Berita yang menggembirakan adalah bagaimana tradisi mengenakan batik dan mengonsumsi jamu, telah menjadi tren gaya hidup masyarakat Indonesia. Ini adalah contoh bagaimana tradisi telah menumbuhkan gairah kreatif anak negeri, dalam menghasilkan karya berupa produk dan jasa yang bukan hanya memperkuat citra Indonesia, tetapi juga memperkuat ekonomi nasional. Batik yang selama ini dikenal tradisional, telah pula melalui sentuhan inovasi teknologi menjadi tren modernitas. Pola batik klasik yang dahulu hanya bisa diciptakan melalui pekerjaan seni yang rumit, kini telah diproduksi massal menggunakan teknologi komputer yang kemudian dipopulerkan sebagai batik fraktal.

Begitu pula, dengan jamu yang merupakan kekayaan turun-temurun rakyat Indonesia, telah bisa duduk sama rendah dan berdiri sama tinggi dengan produk-produk modern dengan nama obat hebral (herbal medicine), yang bernuansa barat. Inovasi teknologi menjadi faktor penentu mulai dari pemilihan bahan baku berkualitas, cara pembuatan yang memenuhi standar dan kemasan trendi. Statistik menunjukkan tren menaik secara berkelanjutan atas pangsa pasar jamu dalam perdagangan obat dalam negeri, baik untuk tindakan pencegahan maupun penyembuhan dari sakit.

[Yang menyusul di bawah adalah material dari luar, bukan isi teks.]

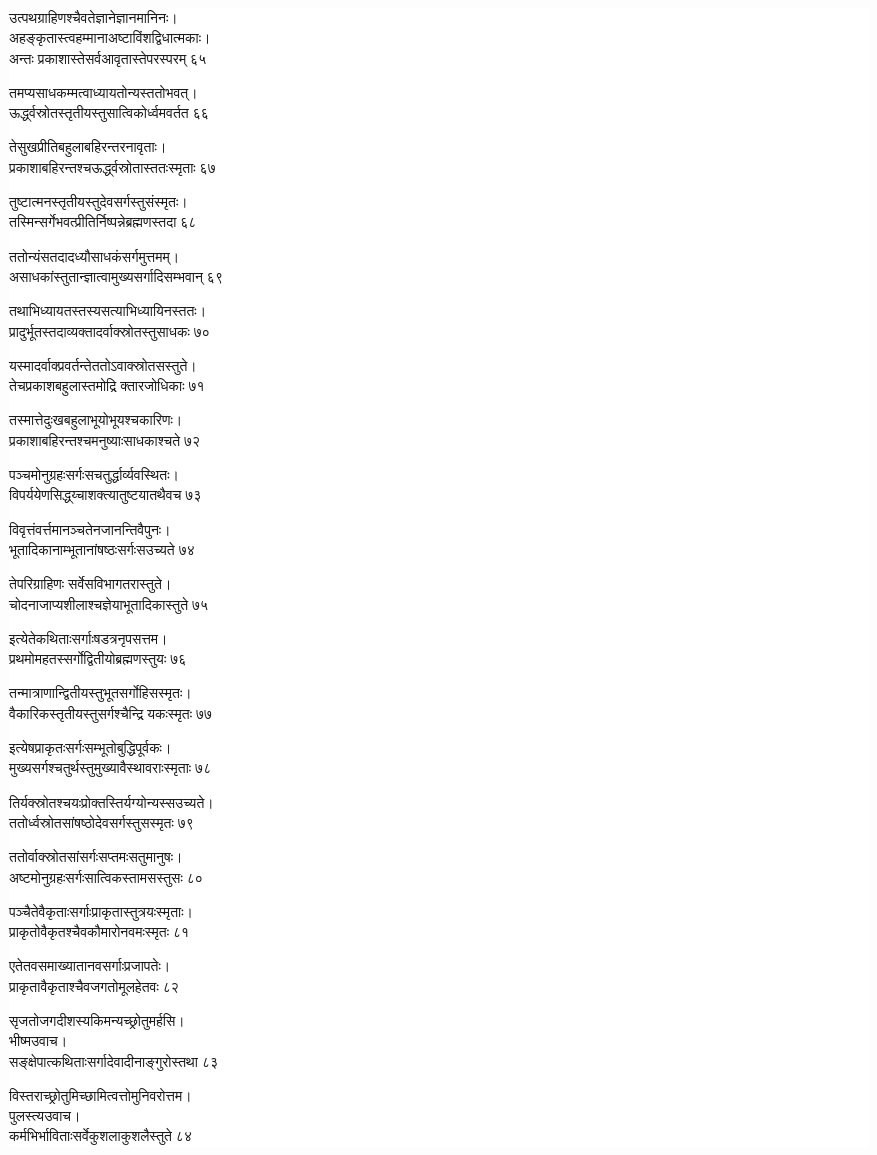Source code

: उत्पथग्राहिणश्चैवतेज्ञानेज्ञानमानिनः।  
अहङ्कृतास्त्वहम्मानाअष्टाविंशद्विधात्मकाः।  
अन्तः प्रकाशास्तेसर्वआवृतास्तेपरस्परम् ६५

तमप्यसाधकम्मत्वाध्यायतोन्यस्ततोभवत्।  
ऊर्द्ध्वस्रोतस्तृतीयस्तुसात्विकोर्ध्वमवर्तत ६६

तेसुखप्रीतिबहुलाबहिरन्तरनावृताः।  
प्रकाशाबहिरन्तश्चऊर्द्ध्वस्रोतास्ततःस्मृताः ६७

तुष्टात्मनस्तृतीयस्तुदेवसर्गस्तुसंस्मृतः।  
तस्मिन्सर्गेभवत्प्रीतिर्निष्पन्नेब्रह्मणस्तदा ६८

ततोन्यंसतदादध्यौसाधकंसर्गमुत्तमम्।  
असाधकांस्तुतान्ज्ञात्वामुख्यसर्गादिसम्भवान् ६९

तथाभिध्यायतस्तस्यसत्याभिध्यायिनस्ततः।  
प्रादुर्भूतस्तदाव्यक्तादर्वाक्स्रोतस्तुसाधकः ७०

यस्मादर्वाक्प्रवर्तन्तेततोऽवाक्स्रोतसस्तुते।  
तेचप्रकाशबहुलास्तमोद्रि क्तारजोधिकाः ७१

तस्मात्तेदुःखबहुलाभूयोभूयश्चकारिणः।  
प्रकाशाबहिरन्तश्चमनुष्याःसाधकाश्चते ७२

पञ्चमोनुग्रहःसर्गःसचतुर्द्धार्व्यवस्थितः।  
विपर्ययेणसिद्ध्य्चाशक्त्यातुष्टयातथैवच ७३

विवृत्तंवर्त्तमानञ्चतेनजानन्तिवैपुनः।  
भूतादिकानाम्भूतानांषष्ठःसर्गःसउच्यते ७४

तेपरिग्राहिणः सर्वेसविभागतरास्तुते।  
चोदनाजाप्यशीलाश्चज्ञेयाभूतादिकास्तुते ७५

इत्येतेकथिताःसर्गाःषडत्रनृपसत्तम।  
प्रथमोमहतस्सर्गोद्वितीयोब्रह्मणस्तुयः ७६

तन्मात्राणान्द्वितीयस्तुभूतसर्गोहिसस्मृतः।  
वैकारिकस्तृतीयस्तुसर्गश्चैन्द्रि यकःस्मृतः ७७

इत्येषप्राकृतःसर्गःसम्भूतोबुद्धिपूर्वकः।  
मुख्यसर्गश्चतुर्थस्तुमुख्यावैस्थावराःस्मृताः ७८

तिर्यक्स्रोतश्चयःप्रोक्तस्तिर्यग्योन्यस्सउच्यते।  
ततोर्ध्वस्रोतसांषष्ठोदेवसर्गस्तुसस्मृतः ७९

ततोर्वाक्स्रोतसांसर्गःसप्तमःसतुमानुषः।  
अष्टमोनुग्रहःसर्गःसात्विकस्तामसस्तुसः ८०

पञ्चैतेवैकृताःसर्गाःप्राकृतास्तुत्रयःस्मृताः।  
प्राकृतोवैकृतश्चैवकौमारोनवमःस्मृतः ८१

एतेतवसमाख्यातानवसर्गाःप्रजापतेः।  
प्राकृतावैकृताश्चैवजगतोमूलहेतवः ८२

सृजतोजगदीशस्यकिमन्यच्छ्रोतुमर्हसि।  
भीष्मउवाच।  
सङ्क्षेपात्कथिताःसर्गादेवादीनाङ्गुरोस्तथा ८३

विस्तराच्छ्रोतुमिच्छामित्वत्तोमुनिवरोत्तम।  
पुलस्त्यउवाच।  
कर्मभिर्भाविताःसर्वेकुशलाकुशलैस्तुते ८४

Sukses jamu dalam sektor kesehatan telah juga diikuti dengan tradisi kosmetik tradisional berbasis bahan nabati atau herbal.

Geliat gerai makanan cepat saji dari barat dan dari timur yang sempat menjadi fatamorgana dalam keekonomian Indonesia, tidak sukses bertahan secara murni, mengingat berbedanya selera lidah Indonesia walaupun berbagai penyesuaian telah coba dilakukan. Banyak pelajaran dipetik dan telah memberi pelajaran dan menjadi peluang kewirausahaan dalam sektor kuliner khas Indonesia.

Kewajiban walau banyak yang tidak tertulis dalam menggunakan batik dan menyajikan makanan tradisional alias lokal, jelas merupakan bagian dari fortifikasi ekonomi nasional.

Mari kita jadikan tradisi, standar, dan label halal sebagai kiat kita mandiri. Mandiri bukan dalam artian mengisolasi dari dunia internasional, melainkan menuju terciptanya kesalingtergantungan. Indonesia bisa!